The Glass Industry and Manufacturing Business Insurance
The glass manufacturing industry produces a wide range of products with each manufacturer specializing in their own distinct type of glass product. The industry is mainly comprised of flat glass manufacturing (including laminated glass), pressed or blown glass, glassware (glass containers such as bottles and jars), and products manufactured from purchased glass, including mirrors, lighting, architectural glass and electronic glassware.
There are glass products in use in almost every walk of life. We drink our beverages from glasses, purchase windows for homes and businesses, even own and buy jewelry often partially made from glass. The applications for this product are endless, however there are also many risks involved in working with, and creating products made from glass.

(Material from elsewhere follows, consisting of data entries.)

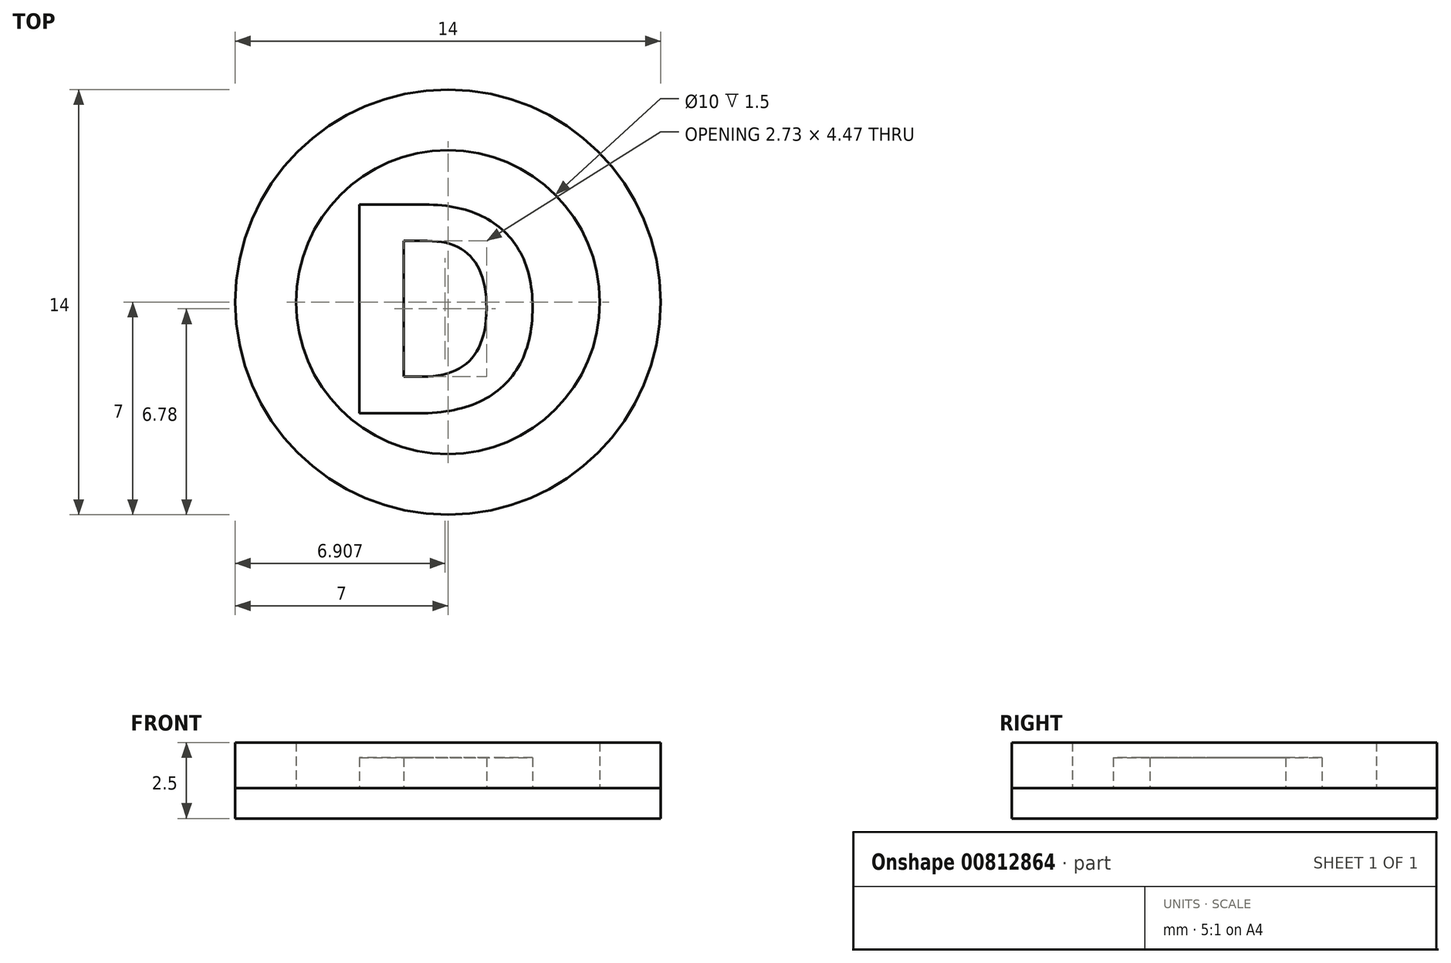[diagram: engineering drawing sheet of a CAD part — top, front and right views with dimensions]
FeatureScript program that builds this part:
annotation { "Feature Type Name" : "Feature", "Feature Type Description" : "" }
export const myFeature = defineFeature(function(context is Context, id is Id, definition is map)
    precondition{}
    {
        {
            var Q0;
            Q0=qCreatedBy(makeId("Top.planeOp"),FACE);
            var sketch = newSketch(context, id + "F0", { "sketchPlane" : qUnion([Q0])});
            skCircle(sketch, "E0", {"center": v(0, 0) * mm, "radius": 7 * mm});
            skCircle(sketch, "E1", {"center": v(0, 0) * mm, "radius": 5 * mm});
            skText(sketch, "E2", { "text": "D", "fontName": "OpenSans-Bold.ttf"});
            const initialGuessF0  = {"E2": [-0.00378, -0.00366, 1, 0, 0.00693]};
            skSetInitialGuess(sketch, initialGuessF0);
            skSolve(sketch);
        }
        {
            var Q0;
            Q0=makeQuery(id+"F0.imprint","IMPRINT",FACE,{"disambiguationData":[TD([[makeQuery(id+"F0.imprint","IMPRINT",EDGE,{"derivedFrom":sQuery(id+"F0.wireOp",EDGE,"E0")}),1.0]])]});
            var Q1;
            Q1=makeQuery(id+"F0.imprint","IMPRINT",FACE,{"disambiguationData":[TD([[makeQuery(id+"F0.imprint","IMPRINT",EDGE,{"derivedFrom":sQuery(id+"F0.wireOp",EDGE,"E1")}),1.0]])]});
            var Q2;
            Q2=makeQuery(id+"F0.imprint","IMPRINT",FACE,{"disambiguationData":[TD([[makeQuery(id+"F0.imprint","IMPRINT",EDGE,{"derivedFrom":sQuery(id+"F0.wireOp",EDGE,"E2.sketch_text.stroke-0")}),-1.0]])]});
            var Q3;
            Q3=makeQuery(id+"F0.imprint","IMPRINT",FACE,{"disambiguationData":[TD([[makeQuery(id+"F0.imprint","IMPRINT",EDGE,{"derivedFrom":sQuery(id+"F0.wireOp",EDGE,"E2.sketch_text.stroke-7")}),1.0]])]});
            extrude(context, id + "F1", {"entities" : qUnion([Q0, Q1, Q2, Q3]), "depth" : -1 * mm, "offsetDistance" : 25 * mm});
        }
        {
            var Q0;
            Q0=makeQuery(id+"F0.imprint","IMPRINT",FACE,{"disambiguationData":[TD([[makeQuery(id+"F0.imprint","IMPRINT",EDGE,{"derivedFrom":sQuery(id+"F0.wireOp",EDGE,"E0")}),1.0]])]});
            extrude(context, id + "F2", {"entities" : qUnion([Q0]), "depth" : 1.5 * mm, "offsetDistance" : 25 * mm});
        }
        {
            var Q0;
            Q0=makeQuery(id+"F0.imprint","IMPRINT",FACE,{"disambiguationData":[TD([[makeQuery(id+"F0.imprint","IMPRINT",EDGE,{"derivedFrom":sQuery(id+"F0.wireOp",EDGE,"E2.sketch_text.stroke-0")}),-1.0]])]});
            extrude(context, id + "F3", {"entities" : qUnion([Q0]), "depth" : 1 * mm, "offsetDistance" : 25 * mm});
        }
    });
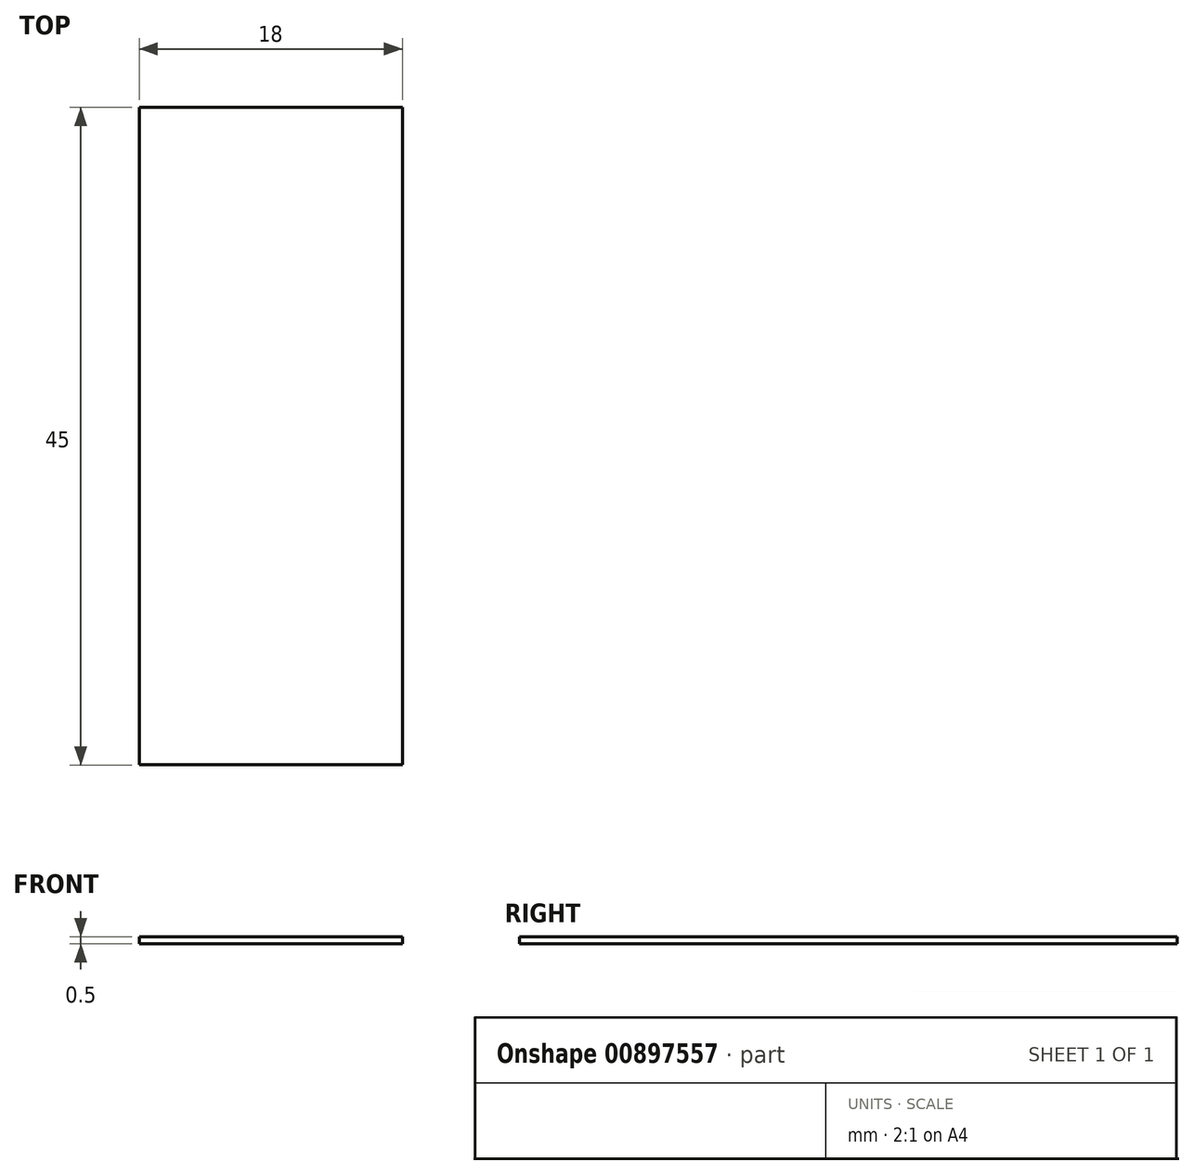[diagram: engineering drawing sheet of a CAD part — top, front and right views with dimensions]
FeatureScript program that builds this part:
annotation { "Feature Type Name" : "Feature", "Feature Type Description" : "" }
export const myFeature = defineFeature(function(context is Context, id is Id, definition is map)
    precondition{}
    {
        {
            var Q0;
            Q0=qCreatedBy(makeId("Top.planeOp"),FACE);
            var sketch = newSketch(context, id + "F0", { "sketchPlane" : qUnion([Q0])});
            skLineSegment(sketch, "E0.bottom", {"start": v(-15.03, 7.8) * mm, "end": v(2.97, 7.8) * mm});
            skLineSegment(sketch, "E0.top", {"start": v(-15.03, -37.2) * mm, "end": v(2.97, -37.2) * mm});
            skLineSegment(sketch, "E0.left", {"start": v(-15.03, 7.8) * mm, "end": v(-15.03, -37.2) * mm});
            skLineSegment(sketch, "E0.right", {"start": v(2.97, 7.8) * mm, "end": v(2.97, -37.2) * mm});
            skSolve(sketch);
        }
        {
            var Q0;
            Q0=qSketchRegion(id+"F0",true);
            extrude(context, id + "F1", {"entities" : qUnion([Q0]), "depth" : 0.5 * mm, "offsetDistance" : 25 * mm});
        }
    });
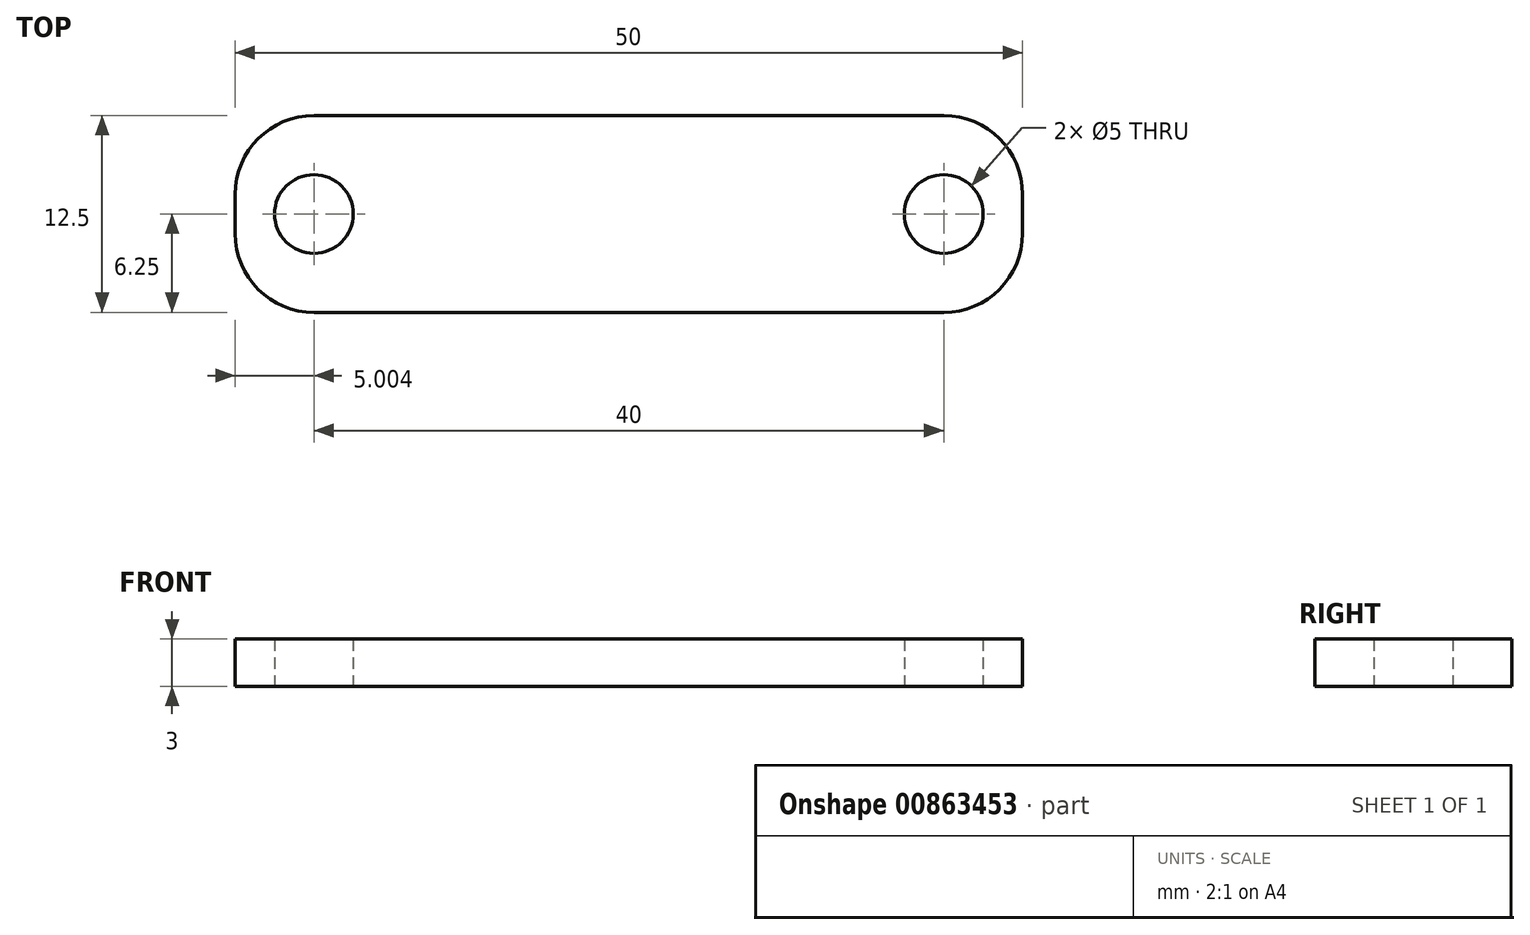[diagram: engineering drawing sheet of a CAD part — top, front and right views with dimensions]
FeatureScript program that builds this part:
annotation { "Feature Type Name" : "Feature", "Feature Type Description" : "" }
export const myFeature = defineFeature(function(context is Context, id is Id, definition is map)
    precondition{}
    {
        {
            var Q0;
            Q0=qCreatedBy(makeId("Top.planeOp"),FACE);
            var sketch = newSketch(context, id + "F0", { "sketchPlane" : qUnion([Q0])});
            skLineSegment(sketch, "E0.bottom", {"start": v(23.44, -6.25) * mm, "end": v(-26.56, -6.25) * mm});
            skLineSegment(sketch, "E0.top", {"start": v(23.44, 6.25) * mm, "end": v(-26.56, 6.25) * mm});
            skLineSegment(sketch, "E0.left", {"start": v(23.44, -6.25) * mm, "end": v(23.44, 6.25) * mm});
            skLineSegment(sketch, "E0.right", {"start": v(-26.56, -6.25) * mm, "end": v(-26.56, 6.25) * mm});
            skPoint(sketch, "E0.middle", {"position": v(-1.56, 0) * mm});
            skCircle(sketch, "E1", {"center": v(-21.56, 0) * mm, "radius": 2.5 * mm});
            skPoint(sketch, "E1.centerSnap0", {"position": v(-26.56, 0) * mm});
            skCircle(sketch, "E2", {"center": v(18.44, 0) * mm, "radius": 2.5 * mm});
            skSolve(sketch);
        }
        {
            var Q0;
            Q0=makeQuery(id+"F0.imprint","IMPRINT",FACE,{"disambiguationData":[TD([[makeQuery(id+"F0.imprint","IMPRINT",EDGE,{"derivedFrom":sQuery(id+"F0.wireOp",EDGE,"E0.bottom")}),-1.0]])]});
            extrude(context, id + "F1", {"entities" : qUnion([Q0]), "depth" : 3 * mm, "offsetDistance" : 25 * mm});
        }
        {
            var Q0;
            Q0=makeQuery(id+"F1.opExtrude","SWEPT_EDGE",EDGE,{"disambiguationData":[OSD([sQuery(id+"F0.wireOp",EDGE,"E0.bottom"),sQuery(id+"F0.wireOp",EDGE,"E0.left")])]});
            var Q1;
            Q1=makeQuery(id+"F1.opExtrude","SWEPT_EDGE",EDGE,{"disambiguationData":[OSD([sQuery(id+"F0.wireOp",EDGE,"E0.top"),sQuery(id+"F0.wireOp",EDGE,"E0.left")])]});
            var Q2;
            Q2=makeQuery(id+"F1.opExtrude","SWEPT_EDGE",EDGE,{"disambiguationData":[OSD([sQuery(id+"F0.wireOp",EDGE,"E0.top"),sQuery(id+"F0.wireOp",EDGE,"E0.right")])]});
            var Q3;
            Q3=makeQuery(id+"F1.opExtrude","SWEPT_EDGE",EDGE,{"disambiguationData":[OSD([sQuery(id+"F0.wireOp",EDGE,"E0.bottom"),sQuery(id+"F0.wireOp",EDGE,"E0.right")])]});
            fillet(context, id + "F2", {"entities" : qUnion([Q0, Q1, Q2, Q3]), "radius" : 5 * mm, "tangentPropagation" : true, "allowEdgeOverflow" : false});
        }
    });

Brokers should discuss the need for manufacturing business insurance with their clients to cover them for risks and exposures associated with this industry.
Common Dangers Associated with Working with Glass
Obviously being cut while handling glass is a presumed danger, and with larger pieces of glass, an accident can result in a severe cut or laceration, even end up being the cause of death. But other dangers loom as well, such as the machinery used in creating glass products, and the microfibers resulting from the cutting of glass, which pose a health threat when inhaled. These fibers can create problems breathing, and can also result in wheezing and coughing, along with more serious issues such as asthma, and nasal and skin irritations.
Workers exposed to glass microfibers have been found to experience many of these symptoms and could become too ill to work due to constant exposure. Proper protective wear, such as goggles and masks, should be worn, particularly when working for extended periods of time.
Additional Risks Associated with Glasswork
High temperatures, toxic dust, and moving machinery parts are the main health and safety issues that are a source of concern. The heavy machinery involved in glass and ceramic manufacturing must be properly operated at all times. Many of the production processes expose workers to high temperatures and solvents. The associated risks to the health and lives of workers can be mitigated through training, protective equipment and technical measures.
The gaseous emissions from kilns and furnaces may contain toxic substances, such as hydrocarbons and fluorides. Fluorides in particular can pose a serious risk to human health. Brokers can help by their clients by providing the proper manufacturing business insurance coverage for workers compensation for employees who may be subjected to all types of exposures and hazards related to this industry.